Где-то проезжает машина, свет её фар вспыхнул и погас вдалеке. Жизнь, движение, свет — всё исчезло. С той стороны, откуда вы идёте, в тех домах, где люди ещё не улеглись, неярко светятся квадратики окон. Но большинство домов тёмные и уже спят, как спят их хозяева, а в некоторых, где нет света, те, кто в них живёт, ещё не спят, сидят в темноте на веранде и ведут неторопливые, тихие беседы. Ты слышишь, проходя мимо, как на одной такой веранде поскрипывают качели.
— Хоть бы отец был дома, — говорит мать. Её большая рука крепче сжимает твою маленькую ладошку. — Ну и попадёт же от меня этому дрянному мальчишке! Выпорю так, что всю жизнь будет помнить!
Для этого в кухне висит ремень, на котором отец правит бритву. Ты думаешь об этом ремне, вспоминаешь случаи, когда отец складывал его вдвое и, следя за тем, чтобы ремень тебя не коснулся, размахивал им над твоими обезумело бьющими воздух руками и ногами. Ты не веришь, что мать осуществит угрозу.
Вот вы прошли ещё квартал и стоите перед исполненным благочестия чёрным силуэтом немецкого баптистского молельного дома на углу улиц Чэпел-стрит и Глен-Рок. По ту сторону маленького дома, в ста ярдах отсюда, овраг. Ты чувствуешь его запах. В овраге тёмная сточная канава, гнилая листва, густой зелёный дух. Городок разрезан надвое зигзагами этого оврага, который днём — непроходимые заросли, ночью — место, от которого надо держаться подальше.
Близость баптистского молельного дома должна бы придать тебе смелости, но этого не происходит, потому что дом не освещён, и сейчас он такой же холодный и бесполезный, как груда развалин неподалёку, на самом краю обрыва.

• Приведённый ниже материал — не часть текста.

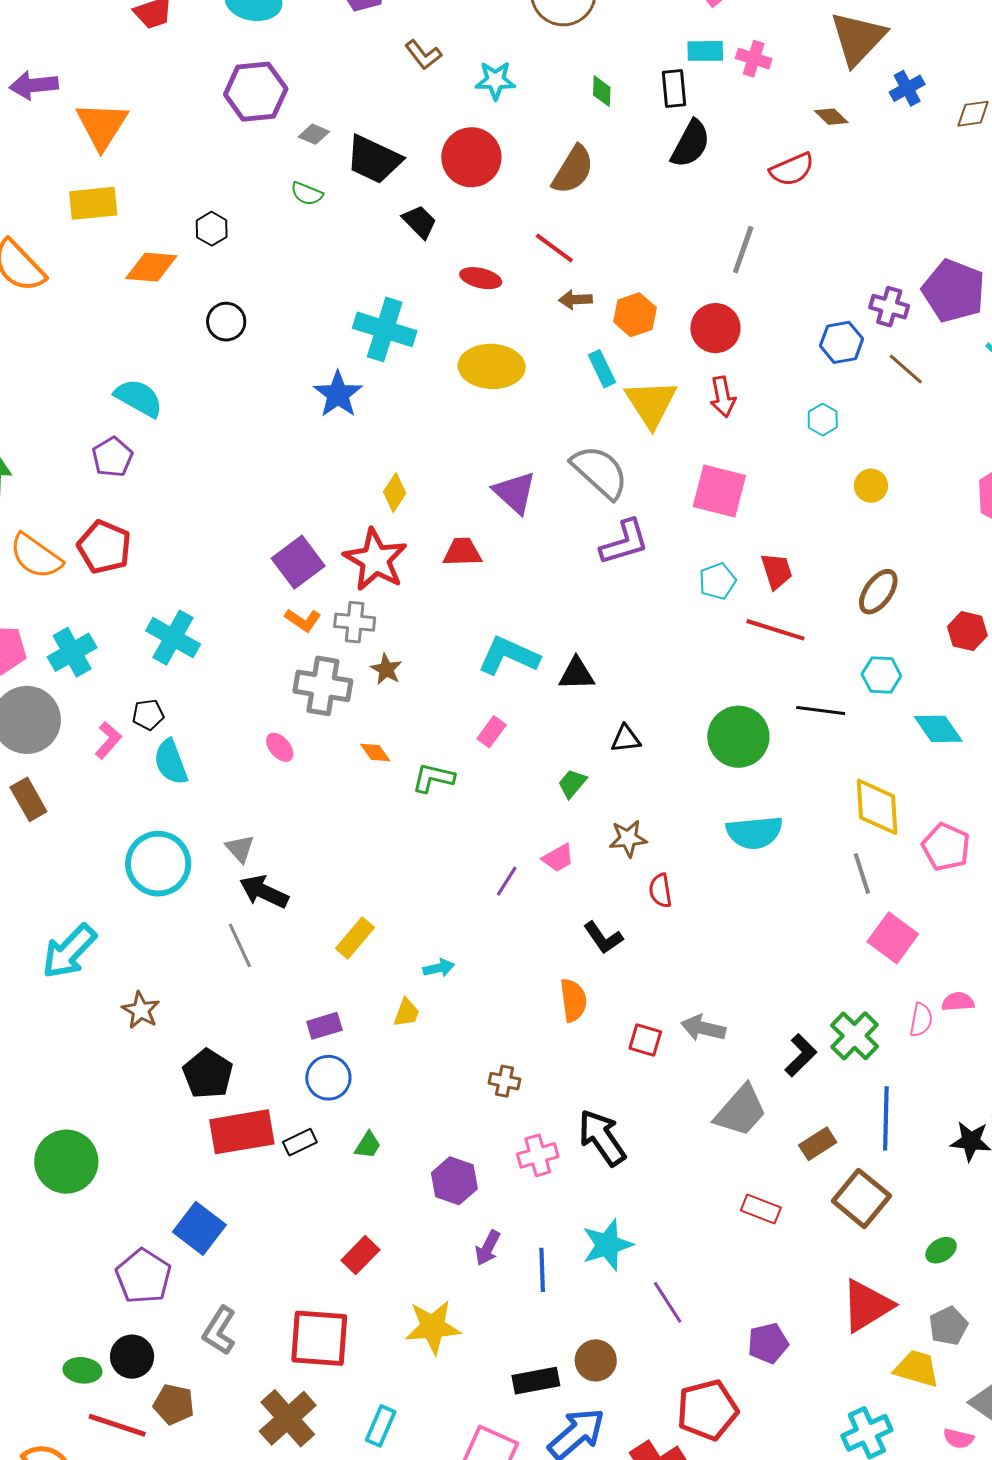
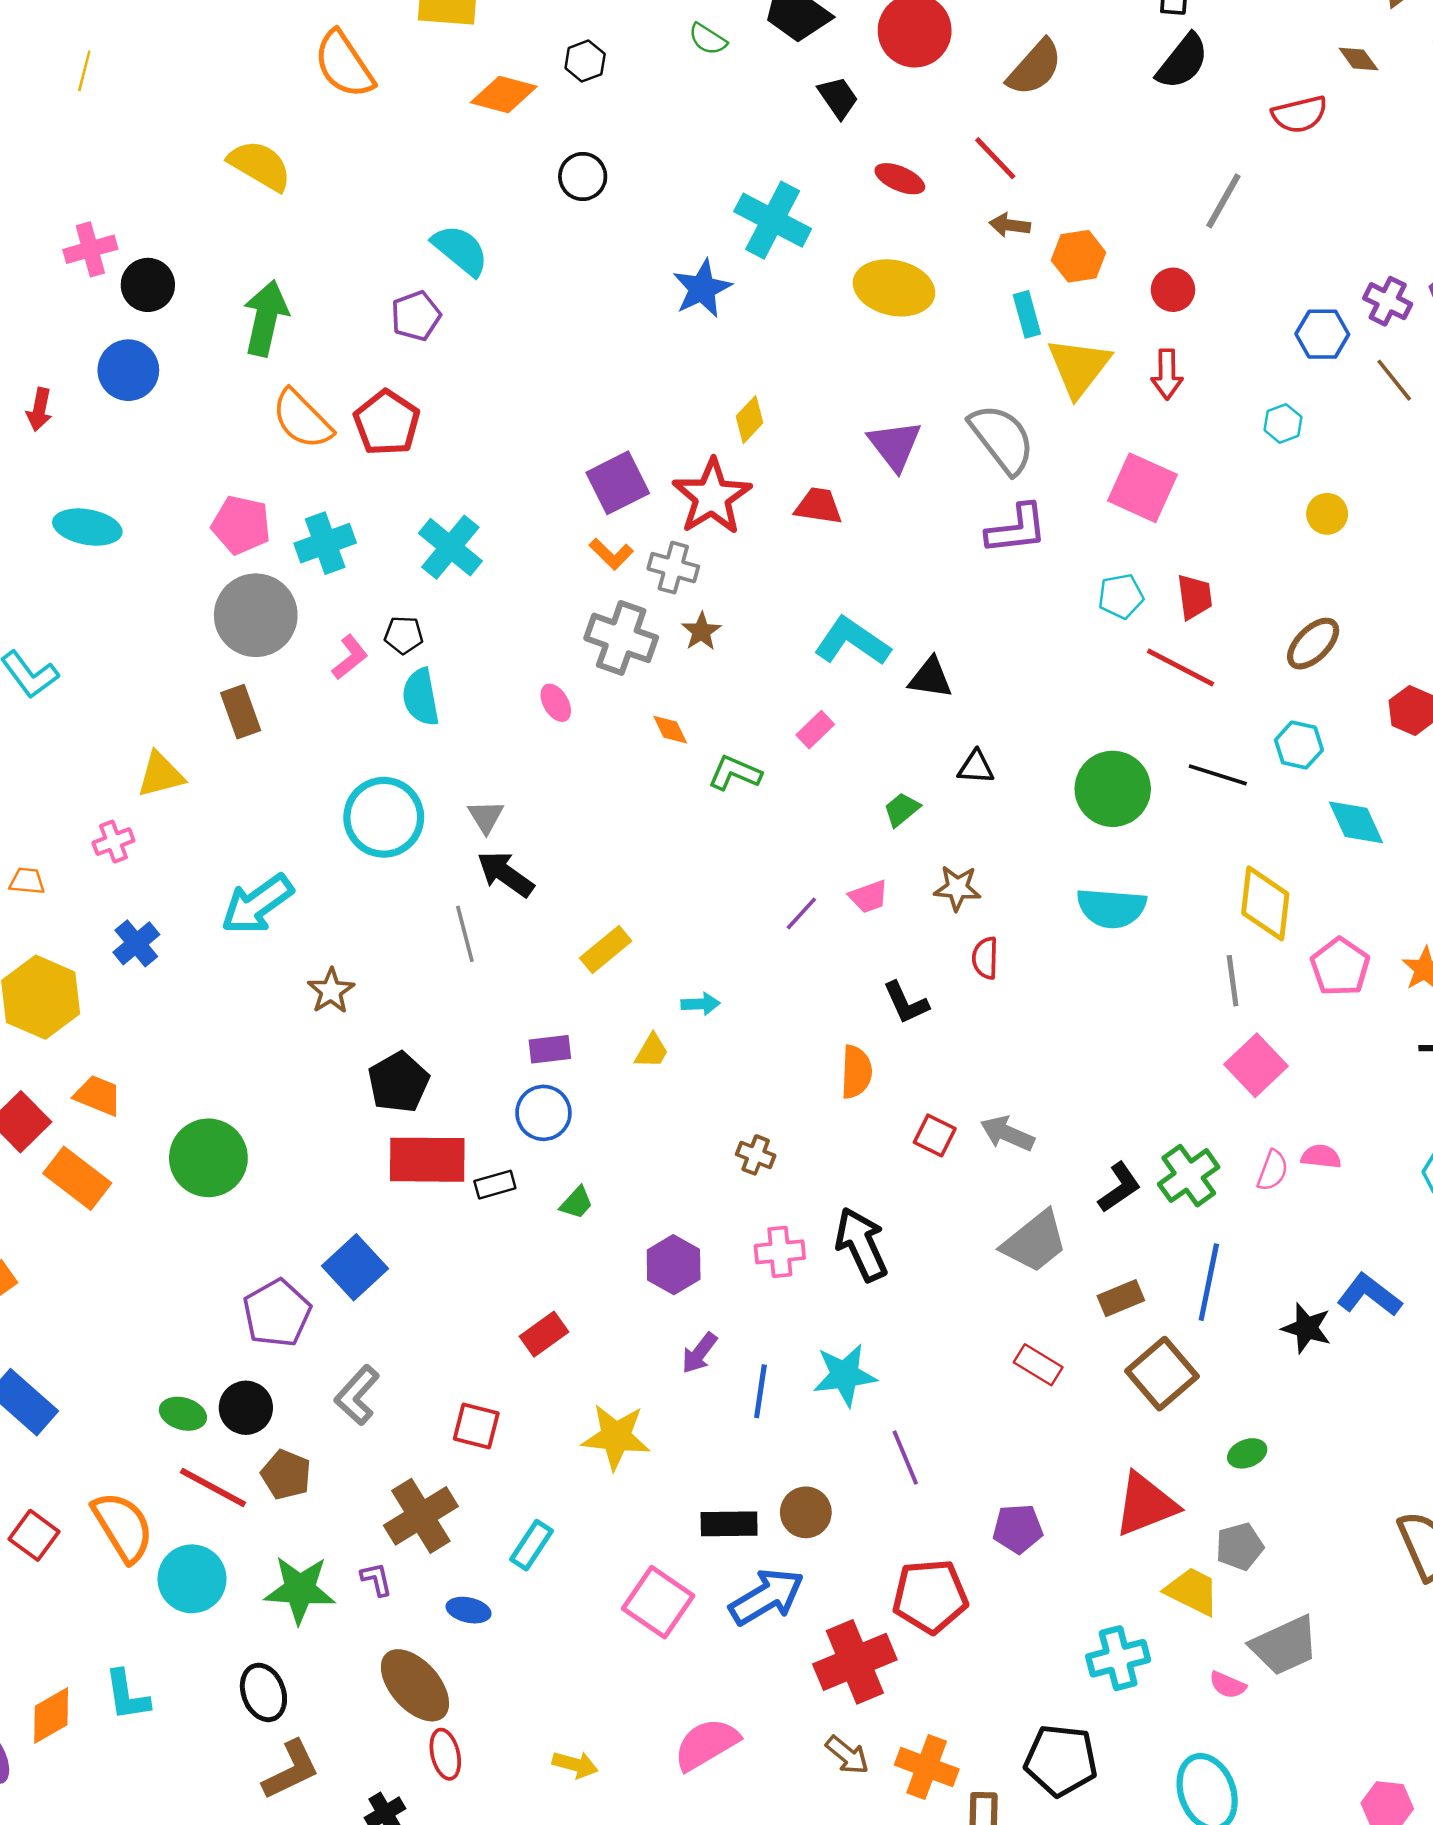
red circle: (715, 328) -> (1173, 290), size x0.7
red square: (319, 1338) -> (476, 1426), size x0.6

Тебе только восемь лет, ты мало знаешь о смерти, об ужасах, о страшном. Смерть — это восковая маска в гробу, когда тебе шесть лет и дедушка скончался; он похож в гробу на огромного упавшего на землю грифа, безмолвный, ушедший в себя; никогда больше не будет он объяснять, что значит быть хорошим мальчиком, никогда больше не будет бросать, как он это делал, коротких фраз о политике. Смерть — это твоя маленькая сестрёнка однажды утром, когда ты, семилетний, просыпаешься, заглядываешь в её кроватку и видишь, как она смотрит на тебя слепым голубым остановившимся взглядом, а потом приходят люди с небольшой плетёной корзиной и сестрёнку уносят. Смерть — это когда, четырьмя неделями позже, ты стоишь у её высокого стула и до тебя вдруг доходит, что сестрёнка никогда больше не будет на нём сидеть, не будет смеяться и плакать и вызывать ревность тем, что появилась на свет. Это и есть смерть.